UPDATE 1-Sino-Japan islands row hits Yancoal Australia coal sales
* Japanese steel makers face resistance from Chinese steel buyers
* Japanese steel mills trim demand for coal
* Yancoal Australia hopes to release strategy review by Christmas (Adds Yancoal comments)
PERTH, Nov 13 (Reuters) - Yancoal Australia said on Tuesday that Japanese customers have been turning down coal from the company as a result of the Sino-Japanese territorial row in the East China Sea.
Yancoal, controlled by China's Yanzhou Coal Mining Co , sells its metallurgical and thermal coal into China, Taiwan, South Korea and Japan.
"We are seeing a direct impact which we believe is part of the Sino-Japanese issue," Yancoal Managing Director Murray Bailey told a resources conference.
He said Japanese steel makers were facing resistance from steel buyers in China, so those steel makers were trying to limit the amoung of coal they take from Yancoal and other companies.
"Clearly, with the China growth story, a lot of those companies in Japan rely on Chinese customers. So anecdotally we are seeing a modest moderating in physical demand from some of our customers," Bailey told Reuters on the sidelines of the conference.

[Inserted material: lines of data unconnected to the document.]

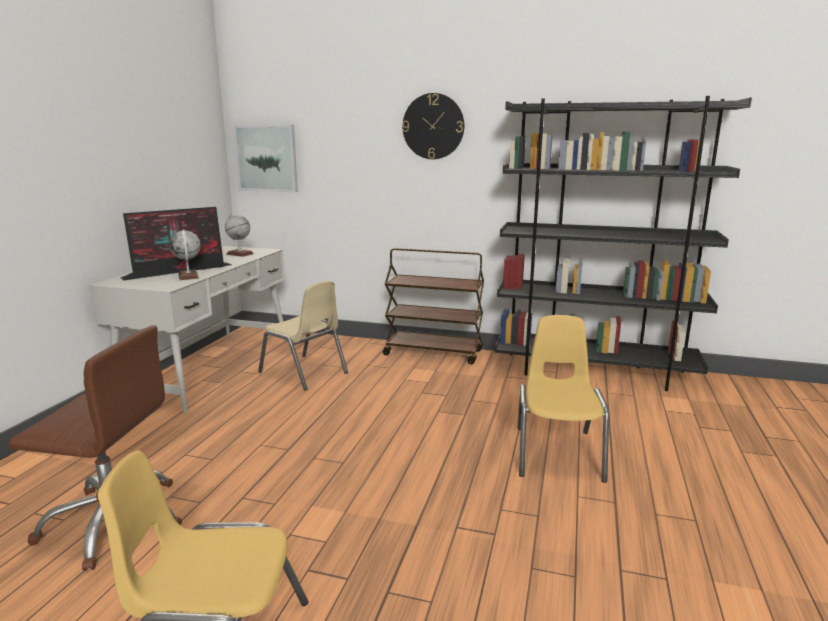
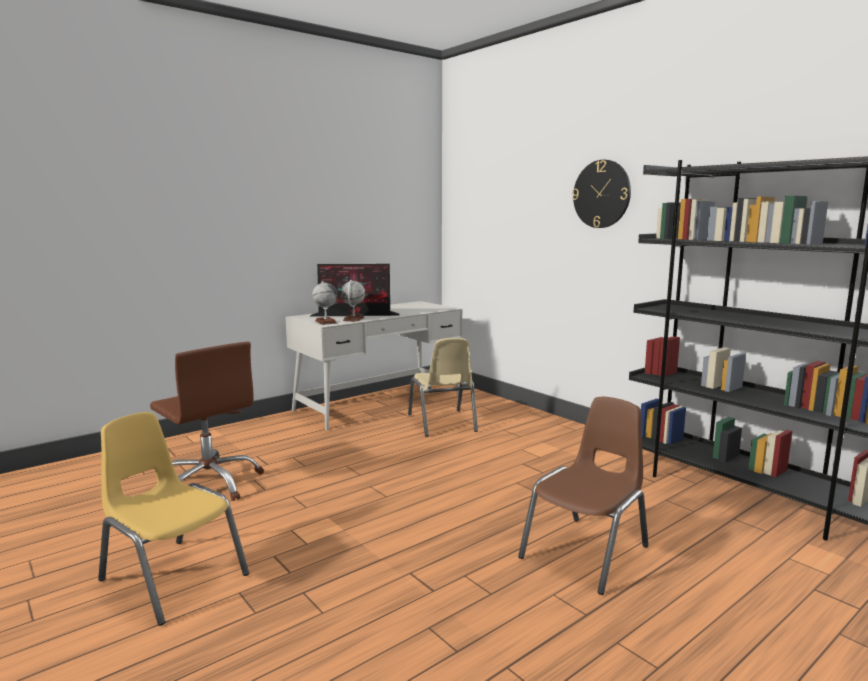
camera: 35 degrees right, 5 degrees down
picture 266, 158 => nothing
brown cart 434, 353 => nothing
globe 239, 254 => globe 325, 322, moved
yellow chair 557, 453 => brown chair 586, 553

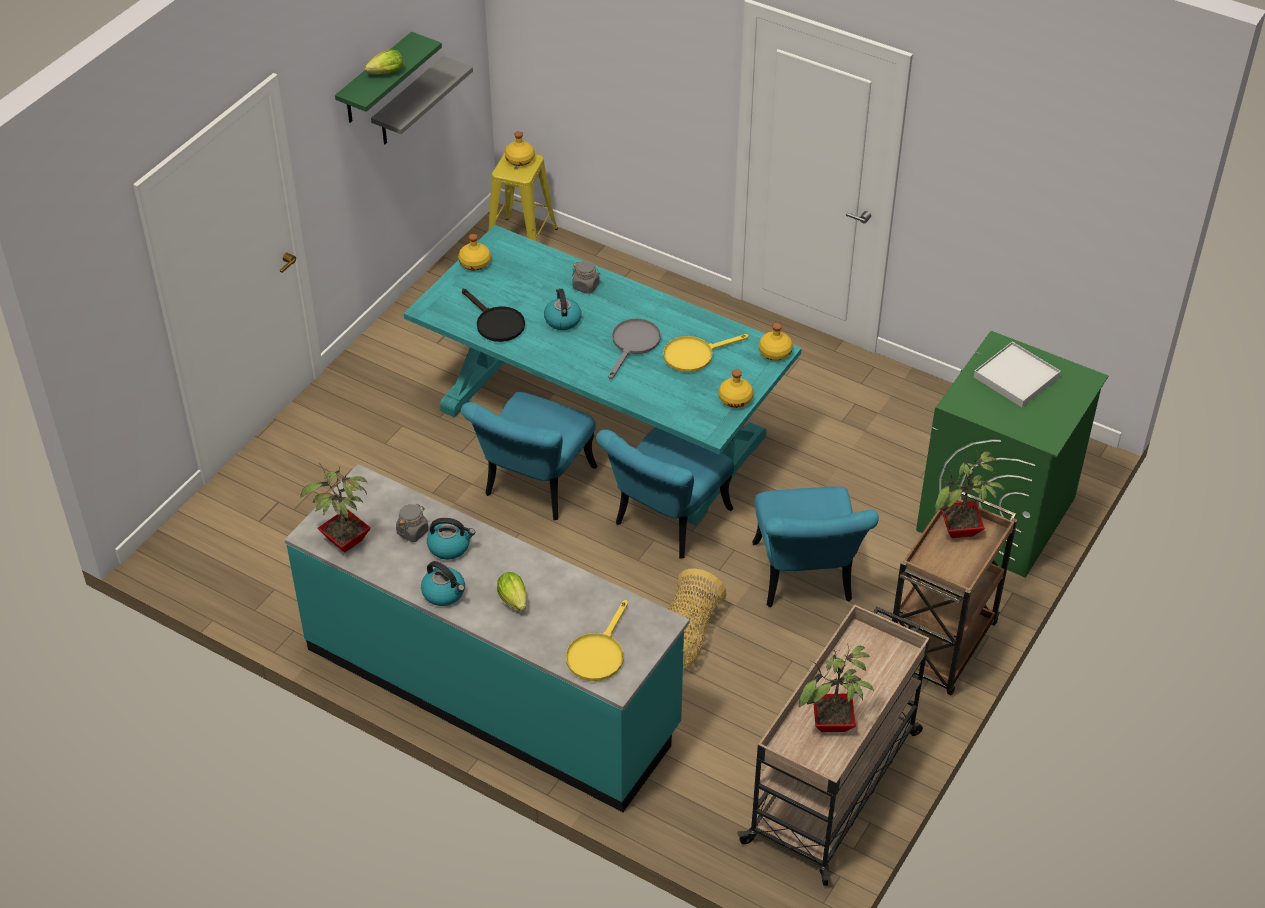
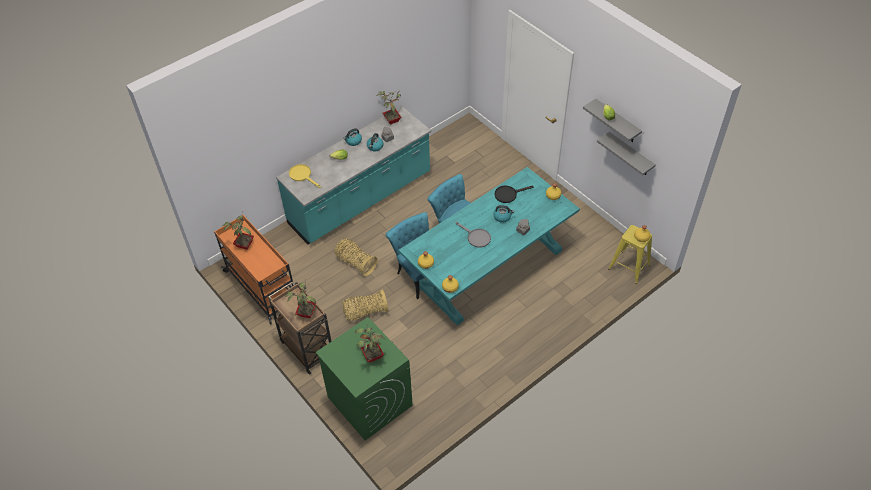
camera: 110 degrees right, 5 degrees up
yellow frying pan 694, 355 => nothing
turquoise chair 805, 581 => basket 365, 312
white tray 1016, 377 => potted plant 372, 356
green shelf 375, 80 => grey shelf 617, 122
beige cart 834, 785 => orange cart 263, 288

"They are saying because their exports to China have slowed down they are inferring that it is part of that souring relationship over the disputed islands," Bailey said, stressing that the information was anecdotal.
Yancoal has said it would book a loss for the September quarter as weak demand forced it to sell some metallurgical coal into the cheaper thermal coal market and resulted in it having to pay for port capacity that it was unable to use.
Some analysts expect it to book a loss for the whole second half of the year due to the weak coal market and high costs and expect it to shelve some expansion plans that it had outlined when it merged with Gloucester Coal earlier this year.
The company, the fifth biggest coal producer in Australia behind the majors, is due to complete a strategy review this month, and Bailey said he hoped to be able to release the outcomes to the market before Christmas.